Records follow. Select each line holding "List".
──────── DATASET RECORDS ────────
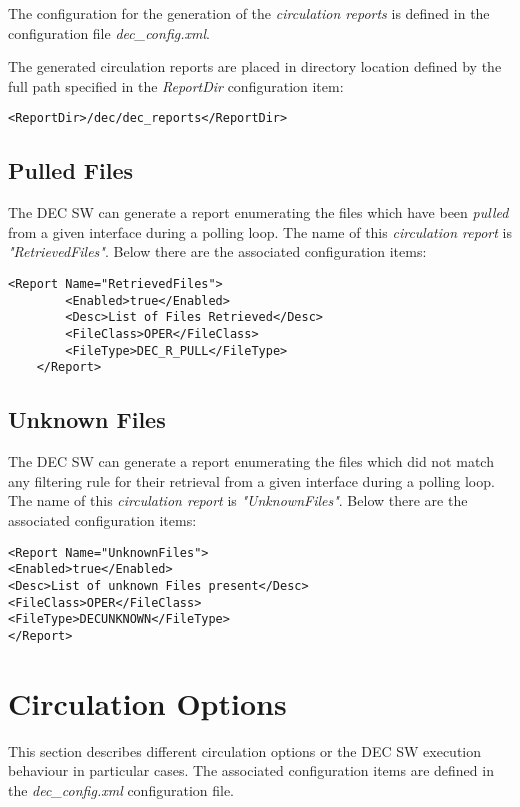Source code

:\documentclass[dec_sum_main.tex]{subfiles}
\begin{document}
\par
\noindent
The configuration for the generation of the \textit{circulation reports} is defined in the configuration file \textit{dec\_config.xml}.

\par
\noindent
The generated circulation reports are placed in directory location defined by the full path specified in the \textit{ReportDir} configuration item: \begin{verbatim}<ReportDir>/dec/dec_reports</ReportDir>\end{verbatim} 

\subsection{Pulled Files}
The DEC SW can generate a report enumerating the files which have been \textit{pulled} from a given interface during a polling loop. The name of this \textit{circulation report} is \textit{"RetrievedFiles"}. Below there are the associated configuration items: 

\par
\noindent

\begin{verbatim}
<Report Name="RetrievedFiles">
		<Enabled>true</Enabled>
		<Desc>List of Files Retrieved</Desc>
		<FileClass>OPER</FileClass>
		<FileType>DEC_R_PULL</FileType>
	</Report>
\end{verbatim}

\subsection{Unknown Files}
The DEC SW can generate a report enumerating the files which did not match any filtering rule for their retrieval from a given interface during a polling loop. The name of this \textit{circulation report} is \textit{"UnknownFiles"}. Below there are the associated configuration items: 

\par
\noindent

\begin{verbatim}
<Report Name="UnknownFiles">
<Enabled>true</Enabled>
<Desc>List of unknown Files present</Desc>
<FileClass>OPER</FileClass>
<FileType>DECUNKNOWN</FileType>
</Report>
\end{verbatim}


\section{Circulation Options}
This section describes different circulation options or the DEC SW execution behaviour in particular cases. The associated configuration items are defined in the \textit{dec\_config.xml} configuration file.
\end{document}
────────
- _RESPONSE TO THE TASK_:
		<Desc>List of Files Retrieved</Desc>
<Desc>List of unknown Files present</Desc>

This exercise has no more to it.